| Exercise requirements |
Reproduce the rows below word for word, starting at the very first line and ending at the line containing "family: Sphaeriidae".

| Material for the task |
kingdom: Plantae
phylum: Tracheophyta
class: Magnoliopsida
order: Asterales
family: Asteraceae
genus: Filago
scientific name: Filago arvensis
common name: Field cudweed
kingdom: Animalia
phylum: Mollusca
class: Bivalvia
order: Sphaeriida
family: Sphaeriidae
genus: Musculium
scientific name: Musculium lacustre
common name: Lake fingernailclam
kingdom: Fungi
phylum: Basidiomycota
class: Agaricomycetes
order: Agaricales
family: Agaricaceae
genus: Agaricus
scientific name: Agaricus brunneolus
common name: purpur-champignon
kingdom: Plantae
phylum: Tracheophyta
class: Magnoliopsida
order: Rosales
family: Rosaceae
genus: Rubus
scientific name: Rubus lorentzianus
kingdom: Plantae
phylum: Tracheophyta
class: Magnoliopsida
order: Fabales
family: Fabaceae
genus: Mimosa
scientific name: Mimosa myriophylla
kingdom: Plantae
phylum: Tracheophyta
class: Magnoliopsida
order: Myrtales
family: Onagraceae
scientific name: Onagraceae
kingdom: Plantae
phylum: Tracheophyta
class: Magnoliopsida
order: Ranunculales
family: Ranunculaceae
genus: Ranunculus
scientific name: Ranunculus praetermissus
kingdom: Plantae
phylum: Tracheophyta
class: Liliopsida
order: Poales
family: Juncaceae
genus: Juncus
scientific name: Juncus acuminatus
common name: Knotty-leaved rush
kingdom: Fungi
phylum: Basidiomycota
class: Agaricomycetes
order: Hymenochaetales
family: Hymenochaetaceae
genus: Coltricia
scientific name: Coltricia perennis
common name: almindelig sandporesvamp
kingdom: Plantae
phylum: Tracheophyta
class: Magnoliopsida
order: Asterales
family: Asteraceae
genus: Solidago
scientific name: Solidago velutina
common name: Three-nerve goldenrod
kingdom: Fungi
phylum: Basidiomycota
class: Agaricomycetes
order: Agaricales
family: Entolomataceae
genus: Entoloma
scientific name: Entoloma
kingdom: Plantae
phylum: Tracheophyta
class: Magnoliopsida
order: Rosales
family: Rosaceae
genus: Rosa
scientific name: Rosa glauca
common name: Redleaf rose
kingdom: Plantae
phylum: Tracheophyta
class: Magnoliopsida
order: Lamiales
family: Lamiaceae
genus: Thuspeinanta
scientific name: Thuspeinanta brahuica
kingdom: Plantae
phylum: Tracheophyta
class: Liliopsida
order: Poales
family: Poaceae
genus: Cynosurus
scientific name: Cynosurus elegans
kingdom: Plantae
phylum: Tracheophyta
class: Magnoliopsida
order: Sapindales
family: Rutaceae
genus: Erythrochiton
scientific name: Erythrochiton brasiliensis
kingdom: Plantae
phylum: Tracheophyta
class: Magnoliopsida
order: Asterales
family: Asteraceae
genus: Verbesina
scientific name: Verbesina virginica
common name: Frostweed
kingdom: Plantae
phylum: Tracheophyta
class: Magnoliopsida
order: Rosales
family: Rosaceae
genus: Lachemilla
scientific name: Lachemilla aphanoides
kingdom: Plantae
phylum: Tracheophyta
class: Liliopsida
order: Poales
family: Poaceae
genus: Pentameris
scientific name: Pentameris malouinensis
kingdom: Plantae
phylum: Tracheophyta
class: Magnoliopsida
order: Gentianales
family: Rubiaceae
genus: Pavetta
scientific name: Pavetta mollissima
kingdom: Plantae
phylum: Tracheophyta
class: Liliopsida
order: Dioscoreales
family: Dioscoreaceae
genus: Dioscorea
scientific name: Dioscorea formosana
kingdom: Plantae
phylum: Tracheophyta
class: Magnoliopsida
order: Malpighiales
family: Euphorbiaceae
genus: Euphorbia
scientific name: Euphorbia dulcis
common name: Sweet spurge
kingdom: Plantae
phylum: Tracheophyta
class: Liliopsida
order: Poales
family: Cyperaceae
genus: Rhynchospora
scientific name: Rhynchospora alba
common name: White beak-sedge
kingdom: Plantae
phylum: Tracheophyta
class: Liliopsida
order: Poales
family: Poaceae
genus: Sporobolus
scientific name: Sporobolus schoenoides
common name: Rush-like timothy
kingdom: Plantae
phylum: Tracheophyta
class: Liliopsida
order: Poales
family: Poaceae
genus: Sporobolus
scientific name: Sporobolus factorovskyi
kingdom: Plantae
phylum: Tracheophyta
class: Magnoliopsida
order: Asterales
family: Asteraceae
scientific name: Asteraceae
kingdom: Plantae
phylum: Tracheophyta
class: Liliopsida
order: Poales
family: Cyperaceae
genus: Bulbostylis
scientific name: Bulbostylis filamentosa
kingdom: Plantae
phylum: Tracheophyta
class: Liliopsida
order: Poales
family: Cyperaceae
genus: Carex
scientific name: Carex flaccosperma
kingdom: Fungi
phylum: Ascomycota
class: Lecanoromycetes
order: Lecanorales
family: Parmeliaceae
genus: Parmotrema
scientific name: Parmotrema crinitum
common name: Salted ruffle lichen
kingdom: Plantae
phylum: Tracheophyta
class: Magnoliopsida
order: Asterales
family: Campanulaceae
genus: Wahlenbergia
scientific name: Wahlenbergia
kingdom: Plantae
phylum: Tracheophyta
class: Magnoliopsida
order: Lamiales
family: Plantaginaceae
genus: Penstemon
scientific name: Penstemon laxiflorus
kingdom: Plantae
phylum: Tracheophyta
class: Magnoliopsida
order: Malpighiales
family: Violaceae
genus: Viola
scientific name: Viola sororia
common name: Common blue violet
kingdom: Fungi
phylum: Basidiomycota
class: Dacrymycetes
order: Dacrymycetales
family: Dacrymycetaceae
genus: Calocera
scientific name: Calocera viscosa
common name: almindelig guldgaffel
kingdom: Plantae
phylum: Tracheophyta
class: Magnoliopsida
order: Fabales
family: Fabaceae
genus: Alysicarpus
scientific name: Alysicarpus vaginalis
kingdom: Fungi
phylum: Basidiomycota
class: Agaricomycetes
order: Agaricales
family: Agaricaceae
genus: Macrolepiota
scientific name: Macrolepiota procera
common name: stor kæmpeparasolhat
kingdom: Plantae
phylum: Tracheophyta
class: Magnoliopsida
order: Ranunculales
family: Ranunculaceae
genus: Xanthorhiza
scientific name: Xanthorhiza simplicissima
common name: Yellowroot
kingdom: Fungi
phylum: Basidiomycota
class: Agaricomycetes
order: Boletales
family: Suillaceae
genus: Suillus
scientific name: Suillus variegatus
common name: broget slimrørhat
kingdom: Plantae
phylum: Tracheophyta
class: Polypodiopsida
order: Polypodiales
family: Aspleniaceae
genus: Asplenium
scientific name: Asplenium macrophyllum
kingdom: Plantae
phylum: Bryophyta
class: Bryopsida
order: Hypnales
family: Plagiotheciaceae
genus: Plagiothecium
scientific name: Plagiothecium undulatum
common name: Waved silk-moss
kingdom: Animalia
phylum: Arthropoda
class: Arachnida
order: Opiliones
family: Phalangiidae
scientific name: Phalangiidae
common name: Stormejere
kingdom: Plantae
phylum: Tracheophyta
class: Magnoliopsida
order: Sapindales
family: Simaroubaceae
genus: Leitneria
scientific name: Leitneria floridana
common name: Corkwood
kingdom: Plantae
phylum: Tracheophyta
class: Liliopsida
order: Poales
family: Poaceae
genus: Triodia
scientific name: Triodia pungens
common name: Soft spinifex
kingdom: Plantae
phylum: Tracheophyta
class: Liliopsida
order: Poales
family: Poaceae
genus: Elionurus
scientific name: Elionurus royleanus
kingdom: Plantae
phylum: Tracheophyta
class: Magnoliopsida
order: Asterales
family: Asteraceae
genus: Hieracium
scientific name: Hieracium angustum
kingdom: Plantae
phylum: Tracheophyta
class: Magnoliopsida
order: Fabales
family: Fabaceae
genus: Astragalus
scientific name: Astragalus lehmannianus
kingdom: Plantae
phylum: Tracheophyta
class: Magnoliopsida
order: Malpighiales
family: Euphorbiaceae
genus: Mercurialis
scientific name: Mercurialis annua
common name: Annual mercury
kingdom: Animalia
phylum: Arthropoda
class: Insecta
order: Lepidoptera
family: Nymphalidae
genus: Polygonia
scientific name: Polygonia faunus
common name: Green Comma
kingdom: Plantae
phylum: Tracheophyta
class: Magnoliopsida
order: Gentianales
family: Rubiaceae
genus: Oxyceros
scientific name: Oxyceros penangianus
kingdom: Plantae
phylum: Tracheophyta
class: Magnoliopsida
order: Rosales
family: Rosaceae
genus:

| The result |
kingdom: Plantae
phylum: Tracheophyta
class: Magnoliopsida
order: Asterales
family: Asteraceae
genus: Filago
scientific name: Filago arvensis
common name: Field cudweed
kingdom: Animalia
phylum: Mollusca
class: Bivalvia
order: Sphaeriida
family: Sphaeriidae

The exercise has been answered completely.